The Changing Face of Woodstock
woodstock is wedged between the suburbs and the city like a dirty dishcloth. drifting in a river of traffic from both major highways and the trunk of cape town’s train routes. the area’s light industrial open spaces with cheaper rents and victorian cottages with renovation potential have pulled in mobs of converse and brogue wearing creative types (a lot of them who look like jesus). here the disciples of design are busy building craft furniture and roasting imported coffee while selling art and riding fixies. it’s becoming a factory of gritty cool but in a conscience-striking way which means street kids watch you chew your R65 egg-on-toasted-rye sandwich. about a hundred years and fifty ago Woodstock was a fashionable seaside suburb with cottages next to a now nonexistent shoreline. Fortune seemed to dry up with the extending foreshore reclamation in the 40′s although it remained a ‘grey area’ during apartheid and saved itself from the fate of District 6. it’s manic streets are lined with factories, garages and antique shops with white lined colonial facades like white lipstick. Characters out of penguin classic novel busy themselves selling vintage furniture like they were letting go symbols of the past. Some of cape town’s oldest companies still have head offices here. The 102 year-old House of Monato or the 75 year-old Lewis. Most of them ache in buildings decaying without time’s usual charm. Romantic if you give it another 45 years. Big bold insustrial fonts tell you people are doing hard work inside auto repair garages, linen shops and bottle stores. vinyl cutouts in sans serif use words like ‘contemporary’ and ‘craft’ to tell you somebody inside is busy working on something for a blog. These are some of the only buildings in cape town where you can get a leather iPad cover on one side and TIK on the other. there’s chemical stench of piss in gutters between cafe and panel beaters and huge black faces with silent screams covering the side-street walls. spray-painted Faith47 angels turn there heads from poverty and weep on gothic slabs that spell big themes like FREEDOM CHARTER. hard faces harass me under a sign that says JESUS SAVES COME TO HIM. I’m not sure if they want my cellphone or my soul.

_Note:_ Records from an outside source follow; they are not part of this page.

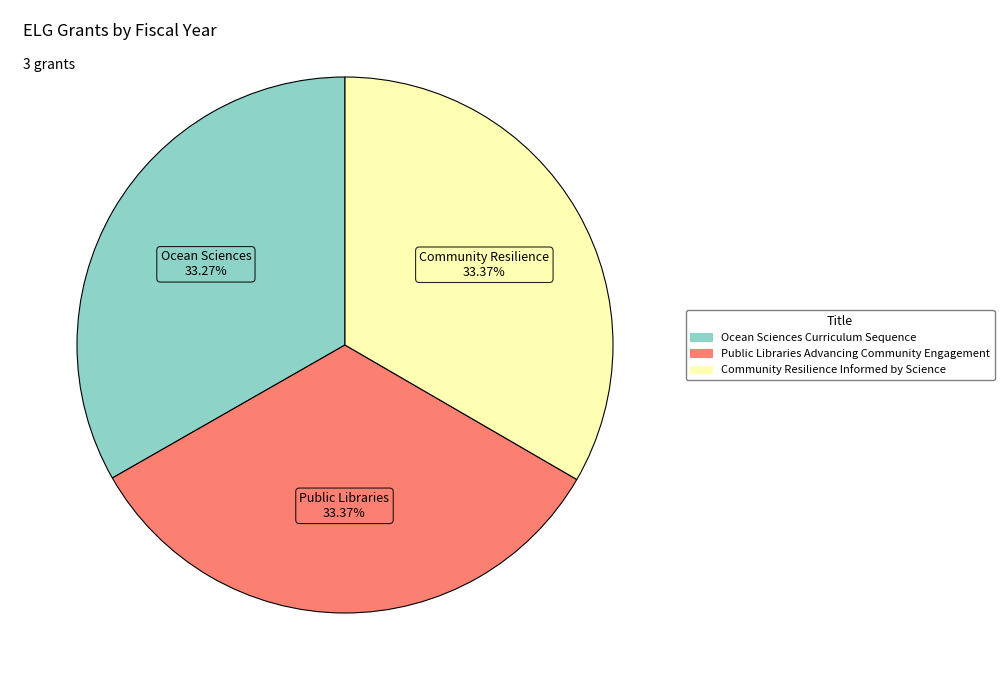

Approximately how many times larger is the value at Community Resilience Informed by Science compared to Public Libraries Advancing Community Engagement?

1.0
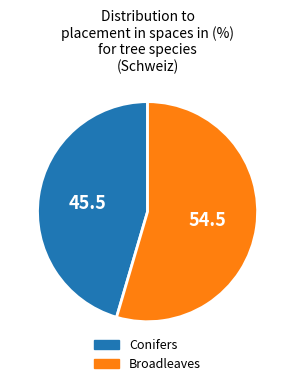

Does any single category account for the majority?

Yes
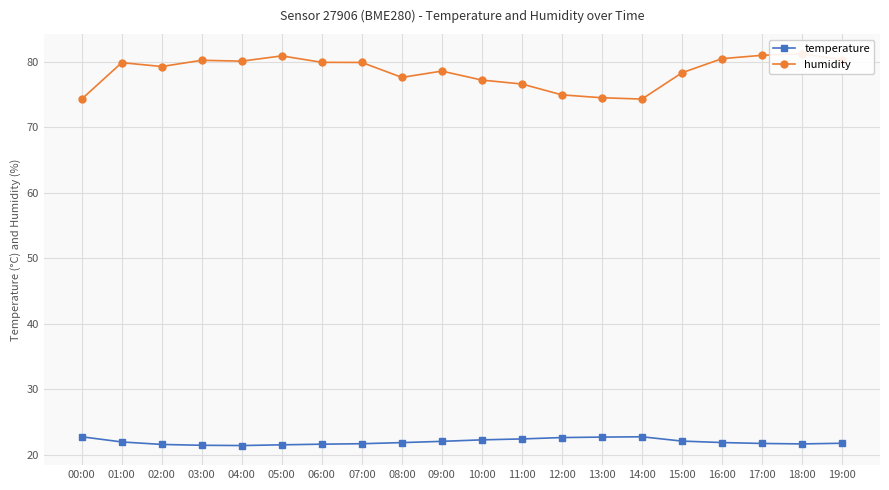

How many lines are shown in the chart?

2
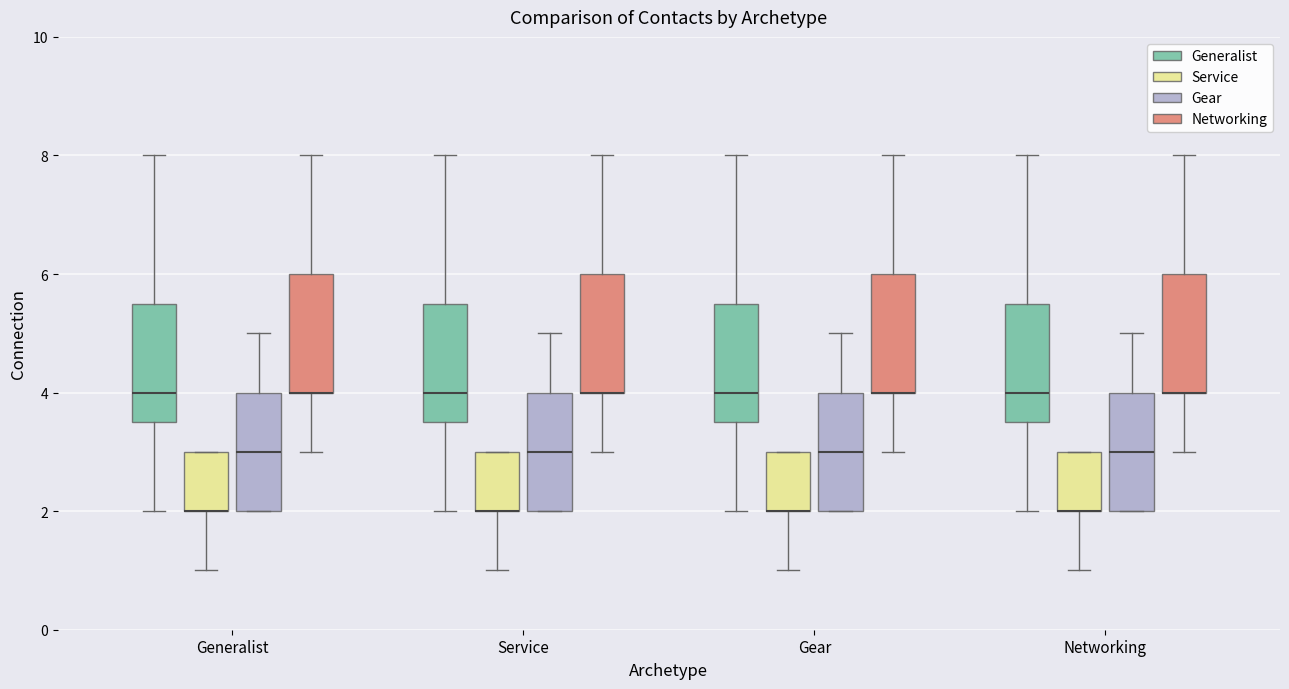

Where is the upper edge of the box for Gear (Service) on the y-axis? The values are not printed on the chart, so give them approximately, as read against the axis.

3.0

traffic in woodstock has its own rules and driving in the rain through Albert and Victoria roads is like a free course in anger management. woodstock also has the entire curve of the Gini coefficient strolling its streets. Range Rovers pause for crutching beggars. It’s an entire spectrum of South African culture mixing flavors, colors and symbols like visual mezze platter. it’s definitely on the fringes and if you’re into books by malcom gladwell types it’s on the fringes where you’ll find the center of change and the new.